但这里要重点说的是,其实艺术并不完全都是审美问题,或者说不完全属于审美系统、审美范畴,尤其是现当代艺术,不仅仅只是审“美”、审“丑”这样一个简单的、单向度的问题,相反,要看到其复杂性和多元性,也更需要我们用复合角度,从更多向度、更多维度来对其进行思考和审视。譬如很多时候除了审美,它还可能纯粹是一种思想的启蒙、观念的传递、文化的考量、精神的诉求、价值的表达,抑或是对某些社会现象、社会问题等的介入和回应等,总之艺术的属性与功能并不唯一,其形态也是丰富多样。所以我们在欣赏或者评判一件艺术作品时,如果感觉自己在审美这个方面实在无法理解和接受,不妨调整一下视角,转换一下思路,从别的渠道与路径来加以感受、分析,或许会有新的启示、发现和收获,而非简单的一元思维,或者顽固的二元对立思想,致使自己走进认知盲区、审美误区,甚至是死胡同。那样的话,整个人就会很困惑,很痛苦,久而久之也会失去对艺术的兴致与好感。

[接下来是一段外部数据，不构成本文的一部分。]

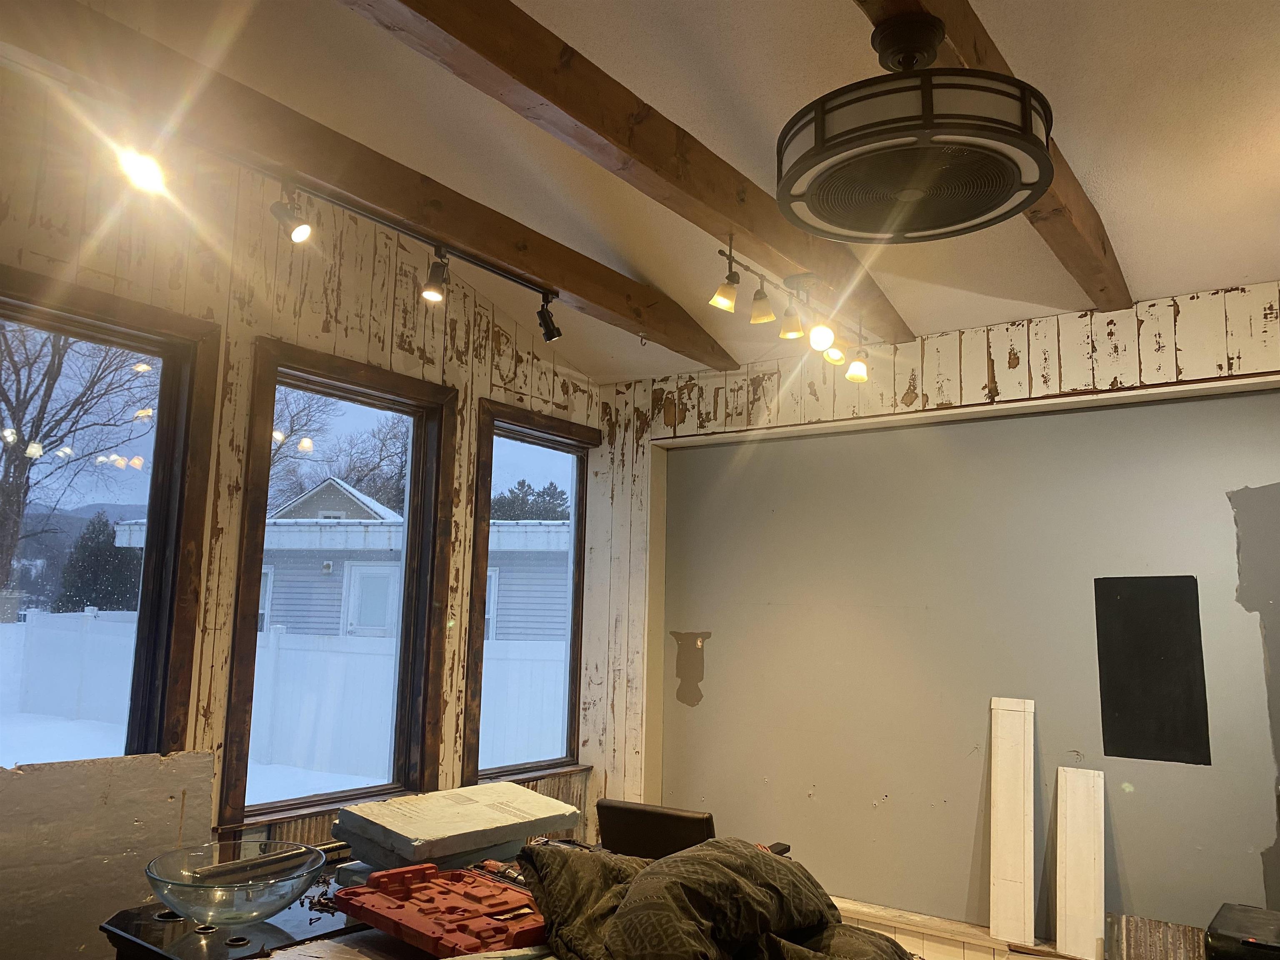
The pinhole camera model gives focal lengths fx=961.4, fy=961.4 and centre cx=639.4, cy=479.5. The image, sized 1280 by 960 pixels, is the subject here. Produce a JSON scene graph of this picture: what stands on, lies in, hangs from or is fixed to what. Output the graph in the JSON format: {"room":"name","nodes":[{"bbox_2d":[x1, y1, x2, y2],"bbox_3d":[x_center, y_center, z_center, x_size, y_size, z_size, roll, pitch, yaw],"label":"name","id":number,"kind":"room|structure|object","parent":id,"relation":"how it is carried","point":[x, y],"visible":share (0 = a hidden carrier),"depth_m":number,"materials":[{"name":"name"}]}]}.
{"room":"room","nodes":[
{"label":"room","id":0,"kind":"room"},
{"bbox_2d":[0,72,599,866],"bbox_3d":[-1.814,0.238,3.193,0.163,3.393,5.456,-4,-10,35],"label":"left wall","id":1,"kind":"structure","parent":0,"point":[374,326],"depth_m":3.55,"materials":[{"name":"white wood"}]},
{"bbox_2d":[0,749,213,959],"bbox_3d":[-1.797,1.256,2.842,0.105,0.819,1.044,-4,-10,35],"label":"panel","id":2,"kind":"object","parent":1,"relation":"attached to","point":[157,759],"visible":0.78,"depth_m":2.95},
{"bbox_2d":[0,266,219,770],"bbox_3d":[-1.955,0.246,2.992,0.157,1.718,1.099,-4,-10,35],"label":"window","id":3,"kind":"structure","parent":1,"relation":"in","point":[126,342],"depth_m":3.31,"materials":[{"name":"brown glass"}]},
{"bbox_2d":[213,341,457,827],"bbox_3d":[-1.244,0.458,3.993,0.157,1.801,0.945,-4,-10,35],"label":"window","id":4,"kind":"structure","parent":1,"relation":"in","point":[403,756],"depth_m":4.04,"materials":[{"name":"brown"}]},
{"bbox_2d":[462,400,599,786],"bbox_3d":[-0.558,0.600,4.868,0.159,1.784,0.931,-4,-10,35],"label":"window","id":5,"kind":"structure","parent":1,"relation":"in","point":[510,436],"depth_m":4.93,"materials":[{"name":"brown glass"}]},
{"bbox_2d":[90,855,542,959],"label":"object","id":6,"kind":"object","parent":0,"point":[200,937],"visible":0.3,"depth_m":2.07,"materials":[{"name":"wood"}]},
{"bbox_2d":[144,840,324,926],"bbox_3d":[-0.882,0.899,2.106,0.396,0.111,0.394,-4,-10,35],"label":"glass bowl","id":7,"kind":"object","parent":6,"relation":"on","point":[200,888],"visible":0.92,"depth_m":2.05,"materials":[{"name":"clear glass"}]},
{"bbox_2d":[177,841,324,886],"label":"metal rod","id":8,"kind":"object","parent":7,"relation":"in","point":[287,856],"visible":0.8,"depth_m":2.31,"materials":[{"name":"metal"}]},
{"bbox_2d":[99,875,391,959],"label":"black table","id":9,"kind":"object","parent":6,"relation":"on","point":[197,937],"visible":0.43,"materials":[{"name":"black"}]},
{"bbox_2d":[334,861,545,956],"bbox_3d":[-0.372,0.884,2.001,0.352,0.081,0.505,9,-12,-44],"label":"tool case","id":10,"kind":"object","parent":6,"relation":"on","point":[412,918],"visible":0.97,"depth_m":1.96,"materials":[{"name":"red plastic"}]},
{"bbox_2d":[334,781,584,873],"bbox_3d":[-0.479,0.938,2.598,0.427,0.142,0.594,-4,-10,35],"label":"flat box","id":11,"kind":"object","parent":6,"relation":"on","point":[478,824],"visible":0.97,"depth_m":2.48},
{"bbox_2d":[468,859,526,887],"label":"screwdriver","id":12,"kind":"object","parent":6,"relation":"on","point":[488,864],"visible":0.61,"depth_m":2.25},
{"bbox_2d":[519,839,913,959],"bbox_3d":[0.171,0.852,1.808,0.742,0.319,0.781,6,-10,-30],"label":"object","id":13,"kind":"object","parent":6,"relation":"on","point":[629,899],"visible":0.97,"depth_m":1.74,"materials":[{"name":"fabric"}]},
{"bbox_2d":[15,0,1276,383],"bbox_3d":[0.191,-1.307,1.990,4.826,0.178,5.677,-4,-10,35],"label":"ceiling","id":14,"kind":"structure","parent":0,"point":[1124,235],"depth_m":2.94,"materials":[{"name":"paint"}]},
{"bbox_2d":[0,0,725,374],"bbox_3d":[-0.985,-1.034,3.057,0.154,0.192,4.976,-4,-10,35],"label":"ceiling beam","id":15,"kind":"structure","parent":14,"relation":"attached to","point":[547,273],"depth_m":3.00,"materials":[{"name":"brown wood"}]},
{"bbox_2d":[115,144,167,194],"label":"track light","id":16,"kind":"object","parent":15,"relation":"attached to","point":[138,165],"visible":0.93,"depth_m":2.57,"materials":[{"name":"white"}]},
{"bbox_2d":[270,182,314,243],"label":"track light","id":17,"kind":"object","parent":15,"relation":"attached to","point":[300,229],"visible":0.99,"depth_m":2.93,"materials":[{"name":"black metal"}]},
{"bbox_2d":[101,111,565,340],"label":"track light","id":18,"kind":"object","parent":15,"relation":"attached to","point":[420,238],"visible":0.98,"depth_m":3.02,"materials":[{"name":"black metal"}]},
{"bbox_2d":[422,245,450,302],"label":"track light","id":19,"kind":"object","parent":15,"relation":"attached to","point":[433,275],"visible":0.99,"depth_m":3.35,"materials":[{"name":"black metal"}]},
{"bbox_2d":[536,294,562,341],"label":"track light","id":20,"kind":"object","parent":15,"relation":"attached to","point":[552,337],"visible":0.98,"depth_m":3.79,"materials":[{"name":"black metal"}]},
{"bbox_2d":[332,0,911,348],"bbox_3d":[-0.254,-1.057,2.446,0.158,0.208,4.886,-4,-10,35],"label":"ceiling beam","id":21,"kind":"structure","parent":14,"relation":"attached to","point":[740,218],"depth_m":2.67,"materials":[{"name":"brown wood"}]},
{"bbox_2d":[709,238,871,383],"bbox_3d":[0.576,-0.591,3.524,0.152,0.297,1.223,-4,-10,35],"label":"track light","id":22,"kind":"object","parent":21,"relation":"attached to","point":[759,299],"visible":0.99,"depth_m":3.48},
{"bbox_2d":[851,0,1131,315],"bbox_3d":[0.595,-1.002,2.070,0.142,0.224,4.224,-4,-10,35],"label":"ceiling beam","id":23,"kind":"structure","parent":14,"relation":"attached to","point":[973,57],"depth_m":2.76,"materials":[{"name":"brown wood"}]},
{"bbox_2d":[775,12,1055,243],"bbox_3d":[0.583,-0.778,2.078,0.576,0.385,0.571,-4,-10,35],"label":"ceiling fan","id":24,"kind":"object","parent":23,"relation":"attached to","point":[1040,189],"visible":0.97,"depth_m":1.94,"materials":[{"name":"black metal"}]},
{"bbox_2d":[592,798,793,858],"bbox_3d":[0.203,1.513,3.383,0.639,0.793,0.667,-4,-10,35],"label":"chair","id":25,"kind":"object","parent":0,"point":[600,808],"visible":0.4,"depth_m":3.22,"materials":[{"name":"black leather"}]},
{"bbox_2d":[585,280,1279,951],"bbox_3d":[1.674,0.692,3.894,4.830,2.840,0.192,-4,-10,35],"label":"back wall","id":26,"kind":"structure","parent":0,"point":[1003,375],"depth_m":4.19,"materials":[{"name":"paint"}]},
{"bbox_2d":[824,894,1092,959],"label":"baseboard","id":27,"kind":"object","parent":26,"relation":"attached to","point":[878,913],"visible":0.54,"depth_m":3.86,"materials":[{"name":"beige wood"}]},
{"bbox_2d":[987,696,1035,946],"bbox_3d":[1.465,1.329,3.783,0.148,0.867,0.177,-4,-10,35],"label":"white board","id":28,"kind":"object","parent":27,"relation":"on","point":[1000,802],"visible":1,"depth_m":3.76,"materials":[{"name":"white wood"}]},
{"bbox_2d":[1055,764,1106,959],"bbox_3d":[1.648,1.427,3.591,0.153,0.635,0.158,-2,-9,22],"label":"white board","id":29,"kind":"object","parent":27,"relation":"on","point":[1090,861],"visible":1,"depth_m":3.57,"materials":[{"name":"white wood"}]},
{"bbox_2d":[1104,913,1207,959],"bbox_3d":[1.845,1.717,3.397,0.350,0.291,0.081,-4,-10,35],"label":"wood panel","id":30,"kind":"object","parent":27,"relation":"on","point":[1183,928],"visible":0.94,"depth_m":3.42,"materials":[{"name":"wood"}]},
{"bbox_2d":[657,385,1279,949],"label":"wall panel","id":31,"kind":"object","parent":26,"relation":"attached to","point":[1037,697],"visible":0.85,"depth_m":4.07,"materials":[{"name":"paint"}]},
{"bbox_2d":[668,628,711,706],"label":"wall patch","id":32,"kind":"object","parent":31,"relation":"attached to","point":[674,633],"visible":0.98,"depth_m":4.84,"materials":[{"name":"brown paint"}]},
{"bbox_2d":[1094,576,1210,766],"bbox_3d":[1.947,0.722,3.666,0.273,0.662,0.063,-4,-10,35],"label":"black panel","id":33,"kind":"object","parent":31,"relation":"attached to","point":[1130,754],"visible":0.98,"depth_m":3.65,"materials":[{"name":"black"}]},
{"bbox_2d":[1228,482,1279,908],"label":"wall patch","id":34,"kind":"object","parent":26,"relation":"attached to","point":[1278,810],"visible":0.99,"depth_m":3.50,"materials":[{"name":"grey paint"}]},
{"bbox_2d":[1203,902,1279,959],"bbox_3d":[1.945,1.510,2.830,0.453,0.368,0.439,-4,-10,35],"label":"black case","id":35,"kind":"object","parent":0,"point":[1249,942],"visible":0.99,"depth_m":2.83,"materials":[{"name":"black plastic"}]},
{"label":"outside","id":36,"kind":"structure","parent":0,"visible":0},
{"bbox_2d":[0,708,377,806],"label":"snowy ground","id":37,"kind":"structure","parent":36,"point":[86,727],"materials":[{"name":"white snow"}]},
{"label":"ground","id":38,"kind":"structure","parent":36,"visible":0},
{"bbox_2d":[0,315,149,605],"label":"bare tree","id":39,"kind":"object","parent":38,"relation":"on","point":[48,396],"visible":0.8,"materials":[{"name":"plant"}]},
{"bbox_2d":[52,514,139,614],"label":"evergreen tree","id":40,"kind":"object","parent":38,"relation":"on","point":[93,531],"visible":0.46,"materials":[{"name":"green plant"}]},
{"bbox_2d":[0,608,573,780],"bbox_3d":[-4.005,2.379,10.836,2.662,1.646,3.816,-4,-10,35],"label":"white fence","id":41,"kind":"object","parent":38,"relation":"on","point":[271,636],"visible":0.49,"depth_m":10.62,"materials":[{"name":"white plastic"}]},
{"bbox_2d":[89,480,568,646],"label":"neighboring house","id":42,"kind":"structure","parent":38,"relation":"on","point":[311,504],"materials":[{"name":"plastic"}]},
{"bbox_2d":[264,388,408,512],"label":"bare tree","id":43,"kind":"object","parent":38,"relation":"on","point":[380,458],"visible":0.37,"materials":[{"name":"plant"}]},
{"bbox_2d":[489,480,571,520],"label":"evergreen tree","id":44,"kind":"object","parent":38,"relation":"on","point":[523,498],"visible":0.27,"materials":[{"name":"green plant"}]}
]}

正因为艺术没有标准答案,也不需要标准答案,那么就要求我们无论在艺术创作还是艺术欣赏、评判的过程中,都要具备多元思维、发散思维,要不断进行自我思维的修正、进化和提升,积极扩充审美边界、认知边界,打破思维定势、固有观念,唯有如此,才能创作出更好的作品,才能更好地走进艺术、理解艺术。特别是现当代艺术,它们相比传统艺术而言,更加具有开放性、包容性和互动性,甚至很多时候就是在与观众的互动中创作完成的,因此一千个读者也便会有一千个哈姆雷特,这也是现当代艺术之所以能被更多人喜欢的重要原因。当然喜欢的人越多,质疑的人也就越多,尤其对于一些挑战我们日常审美习惯的创作,总是会被当成异类和非主流而大加讨伐。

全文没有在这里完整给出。